Bayangkan saja saat sejumlah orang hendak mudik lebaran beredar banyak spanduk “Tol Milik Jokowi” di beberapa ruas sejumlah pintu masuk tol dan tulisan “Terimakasih Pak Jokowi karena sudah membangun jalan tol, Pemerintah yang dulu ngapain aja”. Begitu tulisan dalam spanduk tersebut menuai kontroversi publik lantas spanduk-spanduk tersebut menghilang entah kemana?

Kemudian di awal hari raya pencitraan yang begitu over dosis bisa kita lihat di beberapa gambar yang bertebaran di media sosial adanya sejumlah orang yang katanya tukang becak, “menurut para pendukung tuan presiden”, yang menghadiri halal bihalal di Istana Bogor yang mengenakan celana pendek dan topi caping, yang terlihat jelas foto tersebut disebarluaskan hanya untuk pencitraan meski harus menabrak aturan main.
http://m.tribunnews.com/nasional/2018/06/15/pakai-kaus-dan-sendal-jepit-sejumlah-tukang-becak-silaturahmi-dengan-jokowi-di-istana-bogor.
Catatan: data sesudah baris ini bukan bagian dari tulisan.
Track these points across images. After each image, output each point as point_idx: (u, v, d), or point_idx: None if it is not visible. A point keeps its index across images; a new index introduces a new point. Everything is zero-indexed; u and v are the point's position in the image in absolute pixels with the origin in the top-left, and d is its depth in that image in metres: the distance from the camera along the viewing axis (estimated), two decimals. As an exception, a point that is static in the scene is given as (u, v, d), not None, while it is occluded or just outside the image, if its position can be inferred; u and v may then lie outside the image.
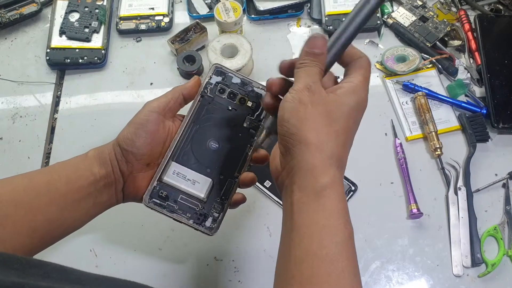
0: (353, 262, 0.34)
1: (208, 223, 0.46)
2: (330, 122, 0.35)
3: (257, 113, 0.48)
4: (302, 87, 0.36)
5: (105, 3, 0.81)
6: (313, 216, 0.34)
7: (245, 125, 0.48)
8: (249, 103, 0.48)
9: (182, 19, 0.83)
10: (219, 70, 0.48)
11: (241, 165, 0.47)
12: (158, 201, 0.45)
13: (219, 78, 0.48)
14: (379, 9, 0.80)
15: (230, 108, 0.47)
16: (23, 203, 0.41)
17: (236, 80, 0.48)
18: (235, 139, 0.47)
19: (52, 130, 0.74)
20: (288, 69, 0.40)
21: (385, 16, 0.81)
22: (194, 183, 0.46)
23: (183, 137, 0.46)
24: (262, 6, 0.80)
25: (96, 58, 0.77)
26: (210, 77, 0.48)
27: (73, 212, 0.43)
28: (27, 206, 0.41)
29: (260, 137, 0.42)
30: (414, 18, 0.81)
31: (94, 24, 0.79)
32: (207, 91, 0.47)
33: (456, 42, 0.79)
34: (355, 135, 0.38)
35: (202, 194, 0.46)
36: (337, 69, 0.40)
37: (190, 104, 0.48)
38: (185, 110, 0.48)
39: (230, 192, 0.46)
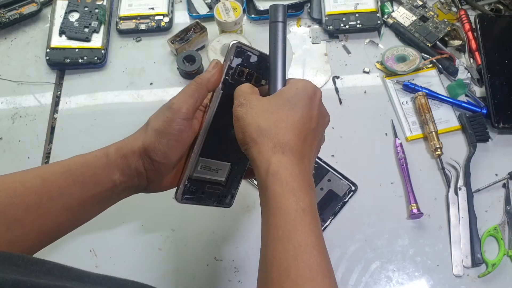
0: (312, 236, 0.35)
1: (228, 200, 0.50)
2: (266, 117, 0.39)
3: None
4: (235, 106, 0.40)
5: (105, 3, 0.81)
6: (267, 201, 0.37)
7: None
8: (263, 82, 0.45)
9: (182, 19, 0.83)
10: (240, 50, 0.43)
11: None
12: (189, 196, 0.47)
13: (239, 60, 0.43)
14: (379, 9, 0.80)
15: None
16: (34, 208, 0.39)
17: (253, 58, 0.44)
18: None
19: (52, 130, 0.74)
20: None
21: (385, 16, 0.81)
22: (218, 171, 0.48)
23: (208, 132, 0.45)
24: (262, 6, 0.80)
25: (96, 58, 0.77)
26: (231, 60, 0.43)
27: (85, 215, 0.43)
28: (38, 211, 0.39)
29: None
30: (414, 18, 0.81)
31: (94, 24, 0.79)
32: (229, 77, 0.44)
33: (456, 42, 0.79)
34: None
35: (222, 178, 0.48)
36: (337, 69, 0.40)
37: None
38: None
39: (245, 169, 0.49)
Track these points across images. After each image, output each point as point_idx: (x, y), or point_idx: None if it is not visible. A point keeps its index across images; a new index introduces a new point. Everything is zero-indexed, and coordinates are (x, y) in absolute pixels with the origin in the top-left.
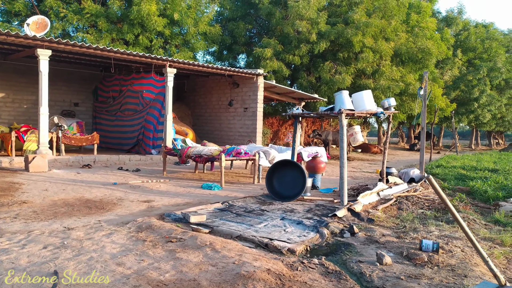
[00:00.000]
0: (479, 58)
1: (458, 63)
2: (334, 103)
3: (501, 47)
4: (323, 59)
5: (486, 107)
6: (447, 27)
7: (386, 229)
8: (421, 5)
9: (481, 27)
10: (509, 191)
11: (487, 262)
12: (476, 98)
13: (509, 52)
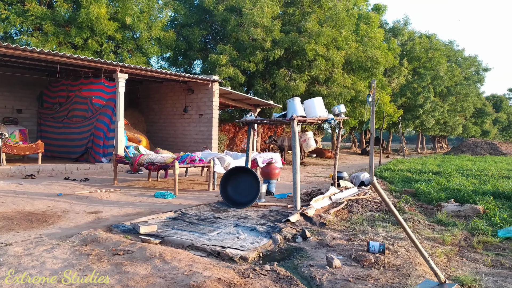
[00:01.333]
0: (423, 67)
1: (404, 72)
2: (287, 110)
3: (443, 56)
4: (278, 66)
5: (430, 113)
6: (394, 37)
7: (337, 233)
8: (370, 16)
9: (425, 37)
10: (450, 193)
11: (428, 261)
12: (421, 104)
13: (450, 61)
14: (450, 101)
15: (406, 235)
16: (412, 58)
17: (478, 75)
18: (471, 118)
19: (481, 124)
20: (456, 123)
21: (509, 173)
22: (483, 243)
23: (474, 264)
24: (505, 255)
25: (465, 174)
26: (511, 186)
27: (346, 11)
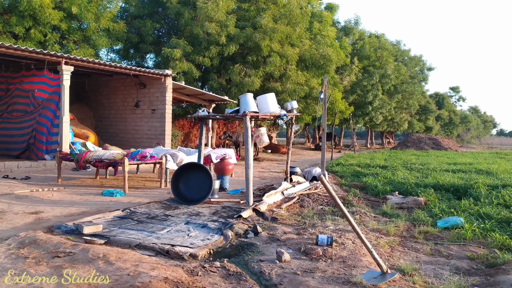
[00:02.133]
0: (372, 66)
1: (355, 70)
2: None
3: (391, 56)
4: (233, 62)
5: (379, 110)
6: (345, 36)
7: (288, 227)
8: (323, 15)
9: (374, 37)
10: (395, 186)
11: (371, 252)
12: (370, 101)
13: (397, 60)
14: (397, 99)
15: (351, 228)
16: (362, 57)
17: (422, 74)
18: (416, 115)
19: (425, 120)
20: (402, 120)
21: (449, 167)
22: (423, 233)
23: (415, 253)
24: (443, 244)
25: (409, 168)
26: (450, 179)
27: (300, 8)
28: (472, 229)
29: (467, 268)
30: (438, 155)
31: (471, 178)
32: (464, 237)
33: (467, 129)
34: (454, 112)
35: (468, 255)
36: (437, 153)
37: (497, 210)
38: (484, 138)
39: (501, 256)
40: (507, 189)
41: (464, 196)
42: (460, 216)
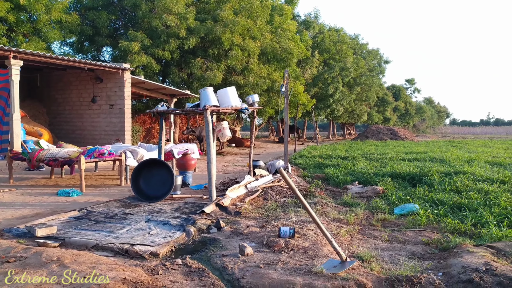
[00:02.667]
0: (332, 59)
1: (316, 63)
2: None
3: (350, 49)
4: (194, 55)
5: (340, 102)
6: (306, 30)
7: (251, 220)
8: (283, 8)
9: (334, 31)
10: (355, 176)
11: (331, 242)
12: (331, 94)
13: (356, 54)
14: (357, 91)
15: (311, 219)
16: (323, 50)
17: (380, 67)
18: (374, 107)
19: (383, 112)
20: (362, 111)
21: (405, 156)
22: (381, 220)
23: (373, 240)
24: (399, 230)
25: (368, 158)
26: (406, 168)
27: (260, 1)
28: (427, 215)
29: (422, 252)
30: (395, 145)
31: (425, 166)
32: (419, 223)
33: (422, 119)
34: (410, 103)
35: (423, 240)
36: (395, 143)
37: (450, 196)
38: (438, 128)
39: (453, 240)
40: (459, 176)
41: (419, 183)
42: (415, 203)
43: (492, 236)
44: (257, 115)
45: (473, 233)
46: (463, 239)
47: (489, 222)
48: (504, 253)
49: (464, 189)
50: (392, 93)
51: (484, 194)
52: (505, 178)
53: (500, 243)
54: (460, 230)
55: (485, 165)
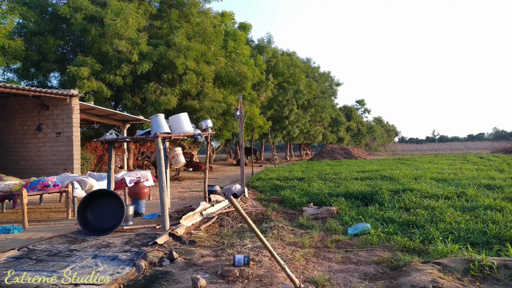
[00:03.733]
0: (286, 82)
1: (270, 86)
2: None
3: (302, 72)
4: (147, 80)
5: (295, 124)
6: (260, 54)
7: (206, 249)
8: (237, 34)
9: (286, 55)
10: (311, 197)
11: (284, 269)
12: (286, 116)
13: (308, 77)
14: (311, 113)
15: (263, 246)
16: (277, 74)
17: (332, 89)
18: (328, 127)
19: (337, 132)
20: (317, 132)
21: (358, 175)
22: (335, 242)
23: (328, 263)
24: (352, 251)
25: (323, 178)
26: (359, 187)
27: (214, 27)
28: (378, 234)
29: (374, 272)
30: (349, 164)
31: (376, 185)
32: (371, 242)
33: (373, 138)
34: (361, 123)
35: (374, 260)
36: (349, 162)
37: (399, 213)
38: (388, 146)
39: (403, 258)
40: (407, 193)
41: (371, 202)
42: (367, 222)
43: (439, 252)
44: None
45: (421, 250)
46: (412, 257)
47: (435, 238)
48: (449, 269)
49: (412, 206)
50: (345, 114)
51: (431, 210)
52: (449, 194)
53: (446, 259)
54: (409, 247)
55: (431, 181)
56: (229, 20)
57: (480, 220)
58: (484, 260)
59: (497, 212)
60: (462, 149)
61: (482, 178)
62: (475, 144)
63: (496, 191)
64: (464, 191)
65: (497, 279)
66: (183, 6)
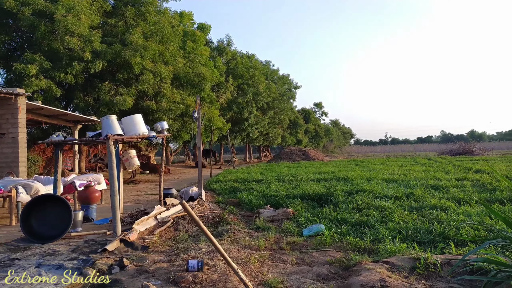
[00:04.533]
0: (246, 84)
1: (230, 88)
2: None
3: (262, 75)
4: (101, 79)
5: (254, 126)
6: (219, 56)
7: (159, 255)
8: (196, 34)
9: (246, 57)
10: (268, 199)
11: (237, 273)
12: (246, 118)
13: (268, 79)
14: (270, 115)
15: (216, 250)
16: (236, 76)
17: (290, 91)
18: (287, 129)
19: (295, 134)
20: (276, 134)
21: (315, 176)
22: (291, 243)
23: (282, 265)
24: (307, 252)
25: (281, 180)
26: (315, 189)
27: (172, 27)
28: (331, 234)
29: (326, 273)
30: (307, 166)
31: (332, 186)
32: (325, 243)
33: (330, 140)
34: (319, 126)
35: (327, 260)
36: (306, 164)
37: (352, 214)
38: (344, 147)
39: (354, 258)
40: (360, 194)
41: (326, 203)
42: (322, 223)
43: (388, 252)
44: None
45: (371, 249)
46: (362, 256)
47: (385, 237)
48: (397, 268)
49: (364, 207)
50: (303, 116)
51: (381, 210)
52: (399, 194)
53: (394, 258)
54: (360, 247)
55: (383, 182)
56: (187, 20)
57: (426, 219)
58: (429, 258)
59: (442, 211)
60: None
61: (429, 179)
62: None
63: (442, 191)
64: (413, 191)
65: (440, 276)
66: (140, 4)
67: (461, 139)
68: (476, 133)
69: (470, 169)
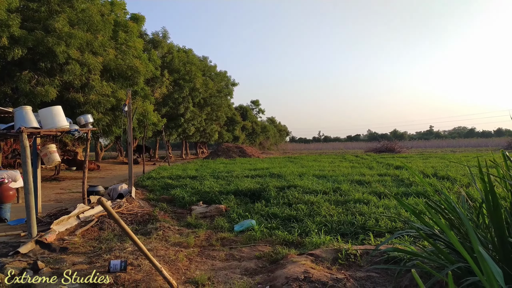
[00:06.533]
0: (182, 79)
1: (166, 82)
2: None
3: (199, 70)
4: (20, 68)
5: (191, 122)
6: (154, 49)
7: (79, 256)
8: (128, 25)
9: (183, 52)
10: (202, 195)
11: (160, 272)
12: (182, 113)
13: (205, 75)
14: (207, 111)
15: (137, 249)
16: (173, 70)
17: (228, 88)
18: (224, 126)
19: (233, 131)
20: (213, 131)
21: (250, 172)
22: (221, 239)
23: (211, 261)
24: (237, 248)
25: (216, 177)
26: (248, 185)
27: (102, 15)
28: (261, 229)
29: (254, 267)
30: (243, 162)
31: (265, 182)
32: (255, 238)
33: (266, 137)
34: (256, 123)
35: (256, 255)
36: (242, 160)
37: (282, 209)
38: (280, 145)
39: (281, 252)
40: (291, 190)
41: (258, 199)
42: (253, 218)
43: (313, 244)
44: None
45: (299, 242)
46: (289, 250)
47: (312, 230)
48: (321, 259)
49: (294, 202)
50: (240, 113)
51: (310, 205)
52: (327, 189)
53: (319, 250)
54: (288, 240)
55: (313, 178)
56: (120, 10)
57: (350, 212)
58: (350, 249)
59: (364, 205)
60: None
61: (355, 174)
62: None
63: (365, 186)
64: (340, 186)
65: (360, 266)
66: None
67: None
68: (398, 132)
69: (391, 166)
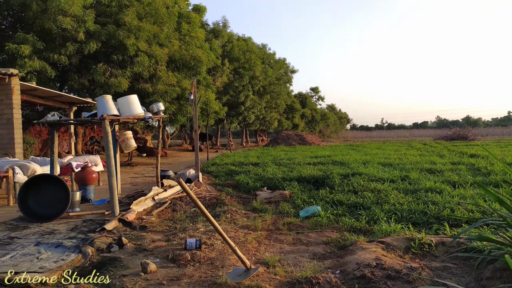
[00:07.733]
0: (242, 68)
1: (226, 71)
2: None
3: (258, 58)
4: (95, 61)
5: (251, 110)
6: (215, 39)
7: (157, 234)
8: (191, 16)
9: (242, 40)
10: (265, 181)
11: (234, 251)
12: (242, 102)
13: (264, 63)
14: (266, 99)
15: (214, 229)
16: (232, 59)
17: (287, 76)
18: (284, 114)
19: (292, 118)
20: (272, 118)
21: (311, 160)
22: (287, 224)
23: (279, 244)
24: (303, 233)
25: (278, 164)
26: (311, 172)
27: (166, 8)
28: (327, 215)
29: (322, 252)
30: (303, 150)
31: (328, 169)
32: (321, 223)
33: (326, 125)
34: (315, 110)
35: (323, 240)
36: (303, 148)
37: (348, 196)
38: (340, 132)
39: (349, 238)
40: (356, 177)
41: (322, 186)
42: (318, 204)
43: (383, 232)
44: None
45: (367, 230)
46: (358, 237)
47: (380, 218)
48: (392, 247)
49: (360, 189)
50: (299, 101)
51: (377, 193)
52: (394, 177)
53: (389, 238)
54: (356, 227)
55: (378, 166)
56: (182, 1)
57: (421, 201)
58: (424, 238)
59: (437, 194)
60: (408, 136)
61: (425, 163)
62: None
63: (437, 175)
64: (408, 174)
65: (435, 256)
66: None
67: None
68: (471, 119)
69: (465, 154)
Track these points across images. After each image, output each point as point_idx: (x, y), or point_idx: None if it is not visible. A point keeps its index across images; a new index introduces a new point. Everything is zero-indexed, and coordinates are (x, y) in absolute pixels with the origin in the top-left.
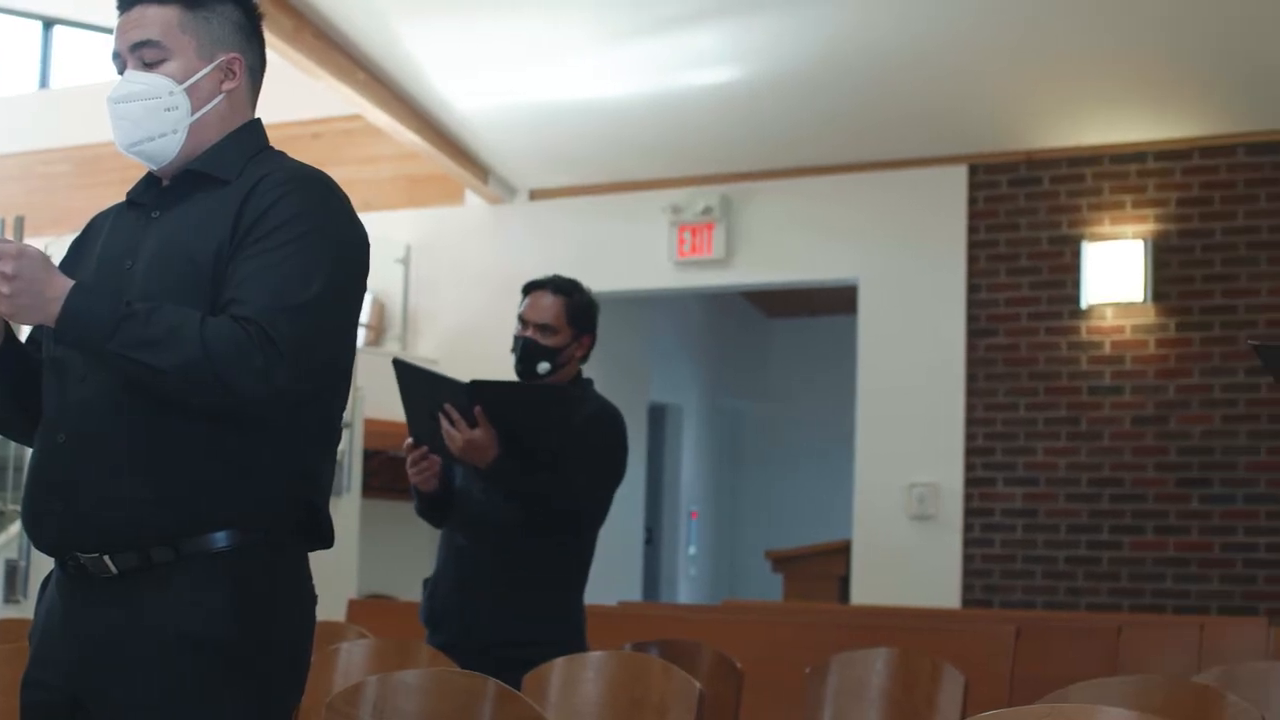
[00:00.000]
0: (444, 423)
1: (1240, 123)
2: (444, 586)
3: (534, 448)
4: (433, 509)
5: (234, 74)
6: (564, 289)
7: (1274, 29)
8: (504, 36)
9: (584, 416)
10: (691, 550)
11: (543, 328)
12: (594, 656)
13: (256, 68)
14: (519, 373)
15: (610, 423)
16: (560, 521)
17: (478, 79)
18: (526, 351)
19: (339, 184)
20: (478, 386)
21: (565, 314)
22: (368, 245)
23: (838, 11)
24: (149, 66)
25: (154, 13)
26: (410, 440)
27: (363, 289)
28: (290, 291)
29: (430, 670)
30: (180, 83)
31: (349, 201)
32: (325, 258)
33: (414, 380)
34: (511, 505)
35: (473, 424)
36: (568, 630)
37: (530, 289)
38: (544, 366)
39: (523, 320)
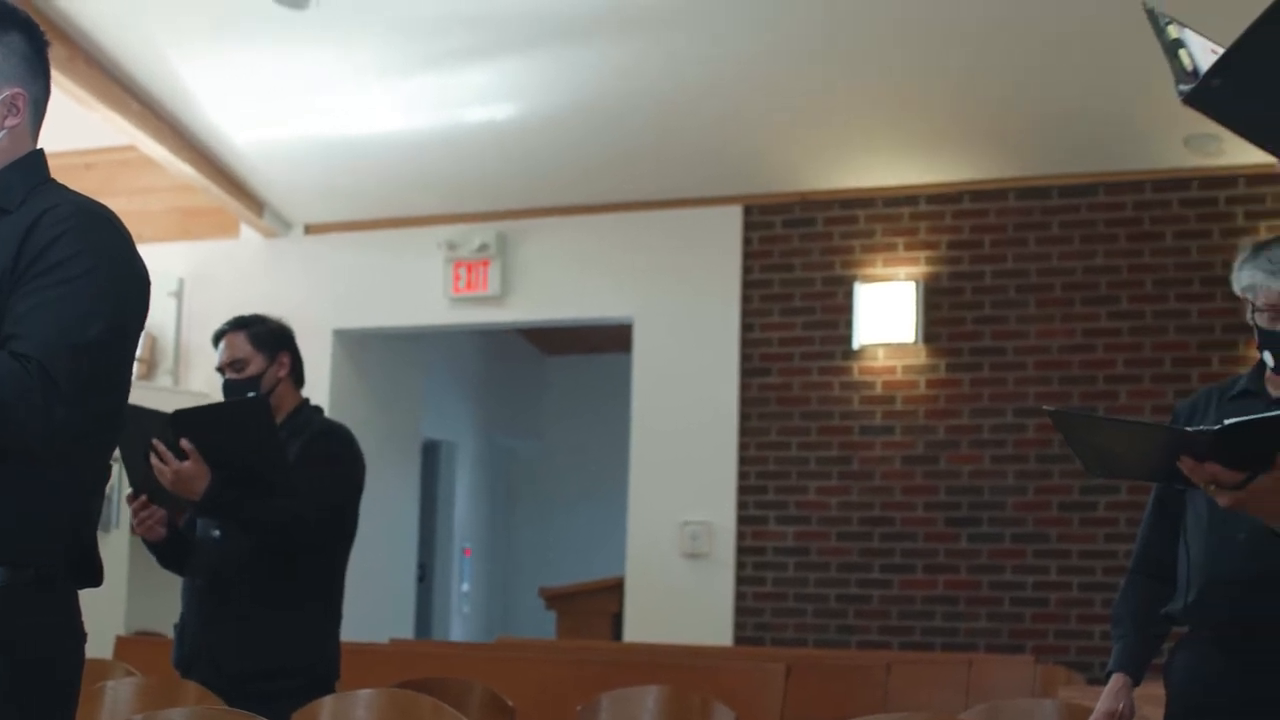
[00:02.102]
0: (154, 459)
1: (1010, 168)
2: (191, 628)
3: (252, 470)
4: (165, 557)
5: (17, 109)
6: (243, 323)
7: (1045, 79)
8: (280, 69)
9: (310, 435)
10: (465, 587)
11: (234, 364)
12: (364, 695)
13: (41, 100)
14: None
15: (336, 437)
16: (291, 537)
17: (253, 111)
18: (229, 391)
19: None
20: (178, 416)
21: (250, 343)
22: (149, 284)
23: (615, 52)
24: None
25: None
26: (130, 491)
27: (141, 327)
28: (71, 330)
29: (197, 708)
30: None
31: (131, 239)
32: (107, 296)
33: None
34: (244, 536)
35: (181, 457)
36: (319, 657)
37: (216, 340)
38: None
39: (219, 370)
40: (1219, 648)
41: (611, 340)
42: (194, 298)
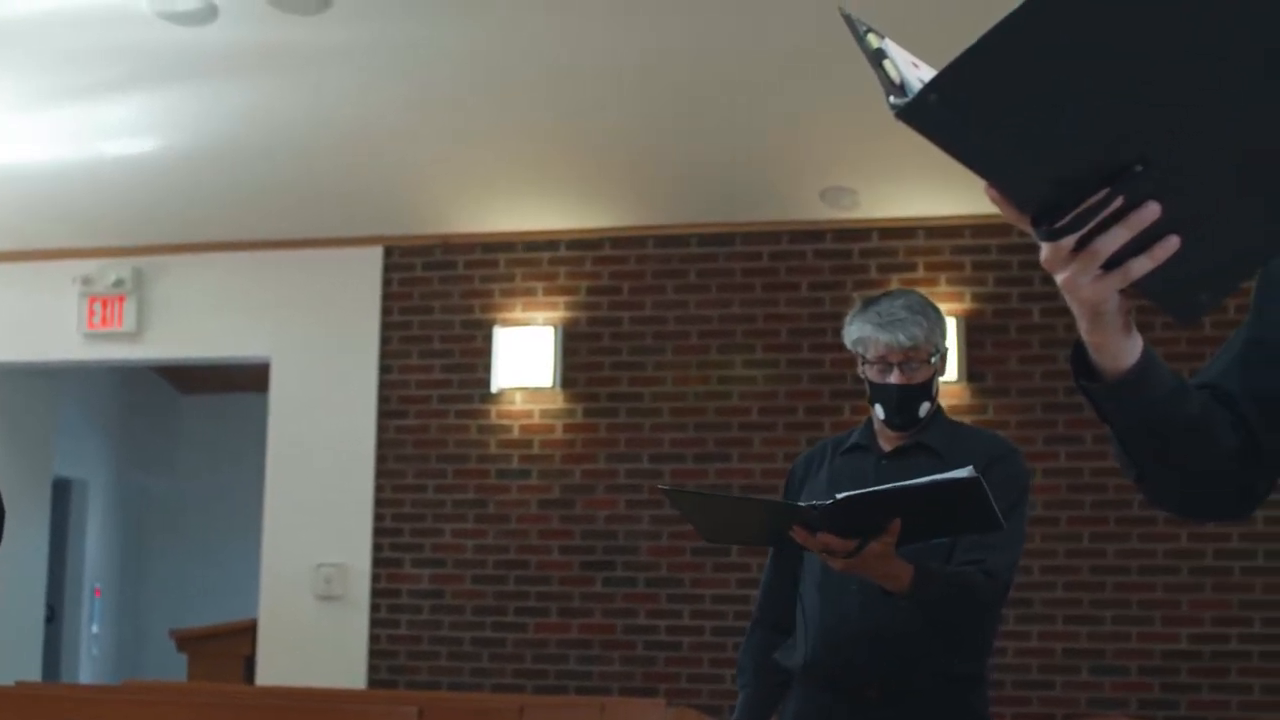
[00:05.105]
0: None
1: (651, 215)
2: None
3: None
4: None
5: None
6: None
7: (688, 129)
8: None
9: None
10: (95, 629)
11: None
12: None
13: None
14: None
15: None
16: None
17: None
18: None
19: None
20: None
21: None
22: None
23: (254, 88)
24: None
25: None
26: None
27: None
28: None
29: None
30: None
31: None
32: None
33: None
34: None
35: None
36: None
37: None
38: None
39: None
40: (831, 697)
41: (249, 379)
42: None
Meski sudah membuat pencitraan yang begitu over dosis, tapi tuan presiden tampaknya kurang percaya diri (gak pede) untuk memenangkan pencapresannya di 2019 mendatang. Salah satunya di daerah Jawa Barat yang pada akhirnya, melalui tangan Kemendagri tuan Presiden mengganti pjs. Gubernur Jawa Barat dengan Komjen. M. Iriawan yang notabene loyalis tuan Presiden pada aksi 411 dan 212 yang telah mentersangkakan Habib Riziek Shihab dalam kasus Chat Fitnah, yang kini telah di SP3 oleh penyidik Polri.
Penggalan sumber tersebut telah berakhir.